* Attività richieste *
**a)** Riporta il passo del testo sui femminicidi da "Il grande tabù" fino a "sempre un caso?" incluso, cambiando "caso" in "fatto casuale".
**b)** Nel testo sui femminicidi, quante donne risultano uccise nel 2023?
**c)** Riscrivi in forma più breve il paragrafo del testo sui femminicidi che comincia con "La statistica non lo esclude", conservandone i fatti principali.
+++ Brano di testo
Il grande tabù – Femminicidi e suicidi
Le donne uccise nel mese di gennaio di quest’anno sono state di meno di quelle uccise nel medesimo mese dell’anno scorso. Può essere un caso. Però anche a febbraio c’è stata una diminuzione rispetto a un anno fa. Anche qui può essere un caso. Ma la medesima diminuzione è stata osservata a marzo. E pure nella prima settimana di aprile.
È sempre un caso?
La statistica non lo esclude, ma lo considera molto improbabile. La Polizia ha comunicato che il numero di donne uccise nei primi 3 mesi del 2025 (16) è stato del 36% inferiore al corrispondente numero del 2024 (26). Se le cose dovessero continuare così, o non tanto diversamente da così, il 2025 potrebbe risultare il primo anno in cui il numero di donne uccise, che erano in lentissima diminuzione nel 2023 e nel 2024, scende sensibilmente al di sotto di quota 100 (erano state 120 nel 2023, e 113 nel 2024).
Speriamo. Ma se così fosse, come potremmo spiegare la diminuzione? E soprattutto: che fare per rendere ancora più ripida la discesa?
++++++
+++ Materiale fornito
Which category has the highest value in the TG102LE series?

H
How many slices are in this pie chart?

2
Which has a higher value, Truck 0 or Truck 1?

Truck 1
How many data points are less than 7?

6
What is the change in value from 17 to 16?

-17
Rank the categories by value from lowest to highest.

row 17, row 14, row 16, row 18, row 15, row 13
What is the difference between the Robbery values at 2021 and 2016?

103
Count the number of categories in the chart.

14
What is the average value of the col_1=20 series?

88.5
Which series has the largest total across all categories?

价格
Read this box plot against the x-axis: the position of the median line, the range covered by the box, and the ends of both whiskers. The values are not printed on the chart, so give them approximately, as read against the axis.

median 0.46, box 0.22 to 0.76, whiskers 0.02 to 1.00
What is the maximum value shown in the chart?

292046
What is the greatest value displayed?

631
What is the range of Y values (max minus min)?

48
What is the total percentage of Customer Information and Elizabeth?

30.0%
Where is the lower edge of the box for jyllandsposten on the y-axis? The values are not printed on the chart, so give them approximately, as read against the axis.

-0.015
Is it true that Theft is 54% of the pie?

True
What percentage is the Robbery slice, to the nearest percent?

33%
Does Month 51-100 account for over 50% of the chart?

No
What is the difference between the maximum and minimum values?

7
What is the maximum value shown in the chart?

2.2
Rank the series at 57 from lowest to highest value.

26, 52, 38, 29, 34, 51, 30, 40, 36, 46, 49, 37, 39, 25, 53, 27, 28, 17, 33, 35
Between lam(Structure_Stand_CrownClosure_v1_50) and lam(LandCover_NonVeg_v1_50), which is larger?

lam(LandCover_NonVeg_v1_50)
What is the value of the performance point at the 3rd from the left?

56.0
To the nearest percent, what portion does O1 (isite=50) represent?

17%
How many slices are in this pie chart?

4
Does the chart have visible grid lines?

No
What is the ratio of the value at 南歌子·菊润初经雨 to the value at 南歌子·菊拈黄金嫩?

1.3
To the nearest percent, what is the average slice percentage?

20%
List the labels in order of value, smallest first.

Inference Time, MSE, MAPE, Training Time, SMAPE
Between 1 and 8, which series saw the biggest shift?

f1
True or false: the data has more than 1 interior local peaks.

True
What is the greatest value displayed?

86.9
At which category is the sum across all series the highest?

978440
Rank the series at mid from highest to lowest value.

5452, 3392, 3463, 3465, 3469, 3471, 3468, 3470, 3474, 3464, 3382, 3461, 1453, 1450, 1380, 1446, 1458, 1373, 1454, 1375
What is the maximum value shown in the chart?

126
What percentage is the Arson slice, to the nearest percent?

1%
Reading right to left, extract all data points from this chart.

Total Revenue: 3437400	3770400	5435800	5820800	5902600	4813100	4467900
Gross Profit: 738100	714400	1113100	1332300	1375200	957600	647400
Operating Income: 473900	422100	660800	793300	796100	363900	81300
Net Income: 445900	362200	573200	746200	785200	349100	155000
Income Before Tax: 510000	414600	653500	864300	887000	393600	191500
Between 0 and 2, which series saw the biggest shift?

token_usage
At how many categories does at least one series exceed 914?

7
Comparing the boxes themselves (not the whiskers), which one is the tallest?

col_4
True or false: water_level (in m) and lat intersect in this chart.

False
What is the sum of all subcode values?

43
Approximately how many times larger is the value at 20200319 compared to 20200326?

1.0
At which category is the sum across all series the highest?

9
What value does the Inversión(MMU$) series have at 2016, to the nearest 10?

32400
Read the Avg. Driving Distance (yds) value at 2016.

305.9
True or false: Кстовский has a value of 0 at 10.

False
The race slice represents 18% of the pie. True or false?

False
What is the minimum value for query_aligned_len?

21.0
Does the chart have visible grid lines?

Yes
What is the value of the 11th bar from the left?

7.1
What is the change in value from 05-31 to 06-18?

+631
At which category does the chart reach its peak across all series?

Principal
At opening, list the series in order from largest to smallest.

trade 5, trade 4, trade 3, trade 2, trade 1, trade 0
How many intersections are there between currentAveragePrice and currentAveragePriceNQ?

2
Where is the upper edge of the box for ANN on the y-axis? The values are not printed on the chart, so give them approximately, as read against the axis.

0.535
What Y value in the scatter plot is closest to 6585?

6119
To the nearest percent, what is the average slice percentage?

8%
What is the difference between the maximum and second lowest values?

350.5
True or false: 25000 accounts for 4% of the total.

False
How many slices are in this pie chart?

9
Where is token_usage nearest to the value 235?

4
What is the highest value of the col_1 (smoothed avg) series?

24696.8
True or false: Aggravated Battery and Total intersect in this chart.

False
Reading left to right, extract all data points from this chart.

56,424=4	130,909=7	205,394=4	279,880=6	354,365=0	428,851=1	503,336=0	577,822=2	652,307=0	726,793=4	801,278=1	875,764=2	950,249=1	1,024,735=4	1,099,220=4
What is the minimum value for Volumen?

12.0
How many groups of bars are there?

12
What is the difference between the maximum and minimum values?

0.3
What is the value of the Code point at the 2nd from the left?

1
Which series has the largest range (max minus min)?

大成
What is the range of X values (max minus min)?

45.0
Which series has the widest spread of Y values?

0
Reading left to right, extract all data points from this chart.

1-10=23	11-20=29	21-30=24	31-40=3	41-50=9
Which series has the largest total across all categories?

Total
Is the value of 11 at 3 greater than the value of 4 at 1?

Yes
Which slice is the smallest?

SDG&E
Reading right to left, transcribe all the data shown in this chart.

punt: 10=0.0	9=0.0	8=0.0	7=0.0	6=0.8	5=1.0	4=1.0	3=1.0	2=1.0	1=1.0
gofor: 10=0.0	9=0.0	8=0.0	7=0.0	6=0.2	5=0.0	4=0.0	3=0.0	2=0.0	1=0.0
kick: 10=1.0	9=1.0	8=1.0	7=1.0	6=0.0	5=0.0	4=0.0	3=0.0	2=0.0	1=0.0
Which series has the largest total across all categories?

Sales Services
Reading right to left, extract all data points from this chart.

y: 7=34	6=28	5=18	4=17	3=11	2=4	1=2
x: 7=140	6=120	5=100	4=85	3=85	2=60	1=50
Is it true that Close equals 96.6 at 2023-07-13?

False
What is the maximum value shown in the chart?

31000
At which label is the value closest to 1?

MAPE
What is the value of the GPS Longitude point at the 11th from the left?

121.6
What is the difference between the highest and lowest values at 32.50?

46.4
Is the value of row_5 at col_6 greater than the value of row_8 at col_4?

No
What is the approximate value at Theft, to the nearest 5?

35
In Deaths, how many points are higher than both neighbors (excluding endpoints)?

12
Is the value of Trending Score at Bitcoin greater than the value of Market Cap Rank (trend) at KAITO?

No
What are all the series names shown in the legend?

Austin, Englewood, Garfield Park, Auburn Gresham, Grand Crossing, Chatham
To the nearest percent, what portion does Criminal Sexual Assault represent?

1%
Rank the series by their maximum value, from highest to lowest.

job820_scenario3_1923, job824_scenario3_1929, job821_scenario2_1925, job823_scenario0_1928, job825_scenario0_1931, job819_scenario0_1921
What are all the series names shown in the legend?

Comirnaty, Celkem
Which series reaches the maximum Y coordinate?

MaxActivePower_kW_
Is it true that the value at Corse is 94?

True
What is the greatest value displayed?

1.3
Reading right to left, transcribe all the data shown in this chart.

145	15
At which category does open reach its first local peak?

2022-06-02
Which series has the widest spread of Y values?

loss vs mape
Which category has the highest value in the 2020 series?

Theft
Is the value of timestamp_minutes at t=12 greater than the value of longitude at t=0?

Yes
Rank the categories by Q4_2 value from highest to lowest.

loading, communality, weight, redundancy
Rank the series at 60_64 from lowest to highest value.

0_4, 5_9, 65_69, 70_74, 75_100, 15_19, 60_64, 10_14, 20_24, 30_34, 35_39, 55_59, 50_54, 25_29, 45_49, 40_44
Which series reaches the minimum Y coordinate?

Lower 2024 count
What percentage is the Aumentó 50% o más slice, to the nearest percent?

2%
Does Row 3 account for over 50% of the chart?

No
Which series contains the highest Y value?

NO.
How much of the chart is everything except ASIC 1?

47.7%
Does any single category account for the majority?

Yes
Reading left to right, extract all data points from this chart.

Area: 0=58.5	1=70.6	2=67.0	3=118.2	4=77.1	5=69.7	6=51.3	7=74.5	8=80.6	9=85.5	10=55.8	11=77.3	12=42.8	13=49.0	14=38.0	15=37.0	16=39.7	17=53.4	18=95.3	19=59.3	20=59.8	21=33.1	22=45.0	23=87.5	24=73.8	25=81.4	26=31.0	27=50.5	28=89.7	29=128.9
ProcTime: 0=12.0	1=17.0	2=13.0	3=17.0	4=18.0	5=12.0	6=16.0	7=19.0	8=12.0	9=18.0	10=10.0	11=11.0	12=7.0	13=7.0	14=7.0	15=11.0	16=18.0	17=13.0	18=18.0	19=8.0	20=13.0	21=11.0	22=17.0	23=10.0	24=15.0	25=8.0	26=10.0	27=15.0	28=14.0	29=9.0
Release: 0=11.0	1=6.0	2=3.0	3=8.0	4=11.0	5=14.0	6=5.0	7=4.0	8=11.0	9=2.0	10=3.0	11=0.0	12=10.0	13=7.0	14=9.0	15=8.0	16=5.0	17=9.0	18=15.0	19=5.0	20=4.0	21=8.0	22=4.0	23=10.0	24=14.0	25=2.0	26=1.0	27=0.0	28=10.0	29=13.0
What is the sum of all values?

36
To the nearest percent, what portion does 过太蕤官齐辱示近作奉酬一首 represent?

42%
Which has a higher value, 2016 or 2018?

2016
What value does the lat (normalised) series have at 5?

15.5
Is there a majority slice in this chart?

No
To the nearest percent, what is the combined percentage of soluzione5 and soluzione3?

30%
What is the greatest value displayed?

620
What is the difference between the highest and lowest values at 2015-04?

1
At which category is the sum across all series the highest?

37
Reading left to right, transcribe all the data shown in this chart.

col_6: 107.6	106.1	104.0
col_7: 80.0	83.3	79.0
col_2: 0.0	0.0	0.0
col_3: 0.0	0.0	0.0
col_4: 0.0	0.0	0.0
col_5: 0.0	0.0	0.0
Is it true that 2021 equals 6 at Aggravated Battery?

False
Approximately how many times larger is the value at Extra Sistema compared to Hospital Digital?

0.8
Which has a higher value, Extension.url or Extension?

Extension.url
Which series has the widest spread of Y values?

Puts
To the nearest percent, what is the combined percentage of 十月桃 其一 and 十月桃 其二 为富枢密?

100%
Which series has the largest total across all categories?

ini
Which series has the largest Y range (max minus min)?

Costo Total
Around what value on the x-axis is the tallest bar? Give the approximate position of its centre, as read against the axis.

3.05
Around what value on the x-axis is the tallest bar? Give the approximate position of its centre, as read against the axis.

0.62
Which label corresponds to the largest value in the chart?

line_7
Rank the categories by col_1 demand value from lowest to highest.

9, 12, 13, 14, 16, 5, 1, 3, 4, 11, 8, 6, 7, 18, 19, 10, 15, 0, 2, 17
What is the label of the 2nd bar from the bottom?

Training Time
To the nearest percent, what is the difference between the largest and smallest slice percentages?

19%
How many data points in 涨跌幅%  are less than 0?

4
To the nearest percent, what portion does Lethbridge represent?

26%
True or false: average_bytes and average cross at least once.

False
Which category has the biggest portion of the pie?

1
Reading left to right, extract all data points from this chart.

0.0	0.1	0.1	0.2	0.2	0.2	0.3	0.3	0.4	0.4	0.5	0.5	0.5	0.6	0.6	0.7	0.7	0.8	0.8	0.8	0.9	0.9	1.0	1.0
++++++
* Risposte per attività *
**a)**
Il grande tabù – Femminicidi e suicidi
Le donne uccise nel mese di gennaio di quest’anno sono state di meno di quelle uccise nel medesimo mese dell’anno scorso. Può essere un fatto casuale. Però anche a febbraio c’è stata una diminuzione rispetto a un anno fa. Anche qui può essere un fatto casuale. Ma la medesima diminuzione è stata osservata a marzo. E pure nella prima settimana di aprile.
È sempre un fatto casuale?

**b)** Nel 2023 sono state uccise 120 donne.

**c)** La statistica considera molto improbabile che il calo sia casuale. Secondo la Polizia, nei primi 3 mesi del 2025 sono state uccise 16 donne, il 36% in meno rispetto alle 26 dello stesso periodo del 2024. Se l'andamento restasse simile, il 2025 potrebbe essere il primo anno con un numero di donne uccise nettamente inferiore a 100, dopo le 120 del 2023 e le 113 del 2024.